Femminicidio

Si fa, in questi ultimi mesi, un gran parlare di femminicidi, sembra che la media abbia raggiunto dei livelli inarrestabili.

In realtà, sin da quando ero piccolo, ho sentito parlare di femminicidi con una frequenza allarmante e, a parte il ricordo storico dell’immancabile Jack lo Squartatore che, nel lontano 1888, seviziò e uccise cinque prostitute in uno specifico quartiere di Londra, si può dire che anche in Italia ci sia stata una scia di sangue mai conclusa.

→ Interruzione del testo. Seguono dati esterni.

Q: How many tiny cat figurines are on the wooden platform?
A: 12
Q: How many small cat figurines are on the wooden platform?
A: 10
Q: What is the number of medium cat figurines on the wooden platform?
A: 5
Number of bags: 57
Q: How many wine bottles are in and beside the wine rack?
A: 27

Ogni giorno sentiamo parlare di mariti o compagni abbandonati che, non sopportando questa perdita di dignità o pensando di avere un diritto di possesso, di usucapione, sulle loro ex donne, non riescono a creare con esse un rapporto se non facendone scempio.

Questa serie di femminicidi, che è comunque presente in tutti i paesi, ha in Italia un particolare indice, e cioè quello di un machismo disperato, insegnato troppo spesso dalle mamme ai figli maschi.

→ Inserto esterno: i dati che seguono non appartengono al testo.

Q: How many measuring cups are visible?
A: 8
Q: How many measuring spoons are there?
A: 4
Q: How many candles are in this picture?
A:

Questo non riguarda solo i ragazzi del Sud, ma anche, seppur diluito, quelli del Nord, che non riescono a sfuggire a queste regole ancestrali.

Ma c’è un rimedio a questa mattanza? Evidentemente sì, ma si richiede ai singoli uno sforzo non comune.

Mi sembra che la prima forma di educazione sessuale, nel senso di stabilire un rispetto reciproco, vada attribuita ai genitori, se sono persone educate e razionali.

Visto che viviamo in un paese cattolico, sarebbe giusto che anche la Chiesa facesse delle lezioni non togate, ma di carattere molto pratico, riguardo all’uguaglianza fra i sessi.

C’è poi la scuola, certo, che dovrebbe essere maestra di vita, ma spesso gli insegnanti hanno delle posizioni contraddittorie fra di loro.

C’è poi la Legge, con le pene che essa commina a posteriori, ma io non credo che siano molto efficaci nei momenti d’ira che preludono un delitto.

E poi, permettetemi, c’è l’etica, presente in ognuno di noi, che dovrebbe rappresentare un momento di discrimine fra il danno che ci è stato inflitto e quello che vogliamo infliggere agli altri e alle altre.

In ogni caso, la guerra dei sessi, di cui si parla da alcuni decenni, non rappresenta sicuramente un momento di riflessione, di istigazione alla pace, per cui sembra talora che si creino due schieramenti contrapposti, quello degli uomini, sempre più deboli, e quello delle donne, sempre più forti.

Il femminicidio, l’uccisione dell’altra, rappresenterebbe quindi un momento di riaffermazione, con la volontà di riportare le cose al loro posto, ma evidentemente e logicamente questo non è accettabile, non si può utilizzare una pistola o un coltello per sopperire una presunta inferiorità.

A me sembra chiaro che il processo di trasformazione, prima di tutto di questi uomini violenti in nuce, poi degli altri ed infine anche di molte donne, è un processo interno, endico, che ognuno deve sviluppare progressivamente.

Certo, questa riflessione, contrasta drammaticamente con la realtà di canali televisivi e giornali che vogliono “sbattere il mostro in prima pagina”, affetti da sensazionalismo morboso.

Meno titoloni a tutta pagina, meno canali TV che ricercano dettagli morbosi, più uomini e donne che pensano e riflettono sul loro essere umani.